• **EXERCISE DETAILS**
Please rewrite the records below with "Observed time" replaced by "Time shown" and everything else unchanged. Leave the pictures out.
==============================
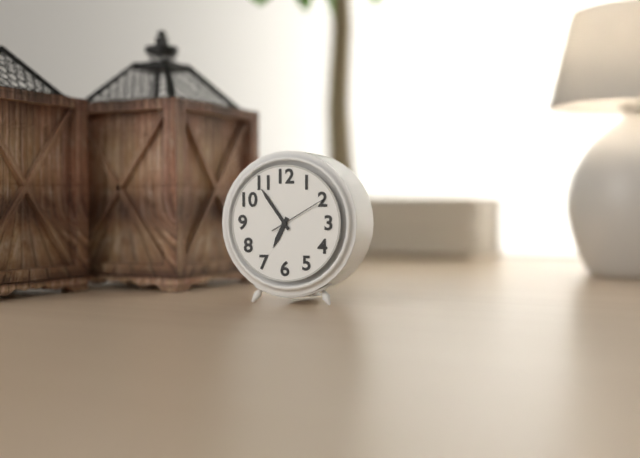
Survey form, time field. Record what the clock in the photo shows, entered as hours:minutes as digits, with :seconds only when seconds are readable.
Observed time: 6:54:10
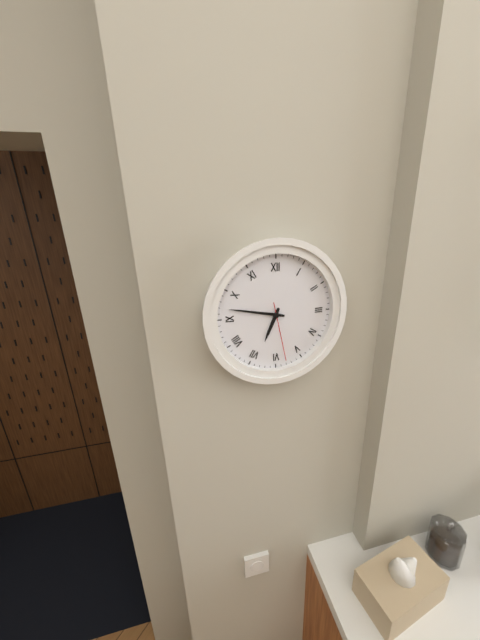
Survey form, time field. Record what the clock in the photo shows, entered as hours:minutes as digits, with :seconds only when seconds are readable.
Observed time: 6:47:28
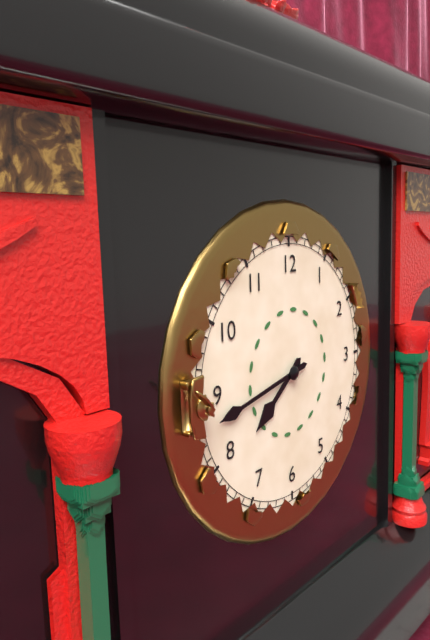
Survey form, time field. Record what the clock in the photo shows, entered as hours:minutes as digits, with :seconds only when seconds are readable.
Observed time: 7:43
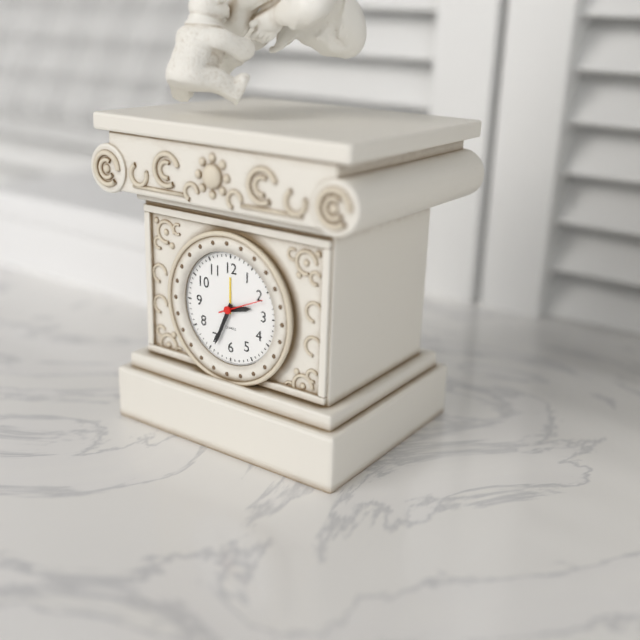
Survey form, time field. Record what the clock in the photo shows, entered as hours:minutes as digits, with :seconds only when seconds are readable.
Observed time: 2:34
==============================
• **COMPLETED TASK**
Survey form, time field. Record what the clock in the photo shows, entered as hours:minutes as digits, with :seconds only when seconds are readable.
Time shown: 6:54:10
Survey form, time field. Record what the clock in the photo shows, entered as hours:minutes as digits, with :seconds only when seconds are readable.
Time shown: 6:47:28
Survey form, time field. Record what the clock in the photo shows, entered as hours:minutes as digits, with :seconds only when seconds are readable.
Time shown: 7:43
Survey form, time field. Record what the clock in the photo shows, entered as hours:minutes as digits, with :seconds only when seconds are readable.
Time shown: 2:34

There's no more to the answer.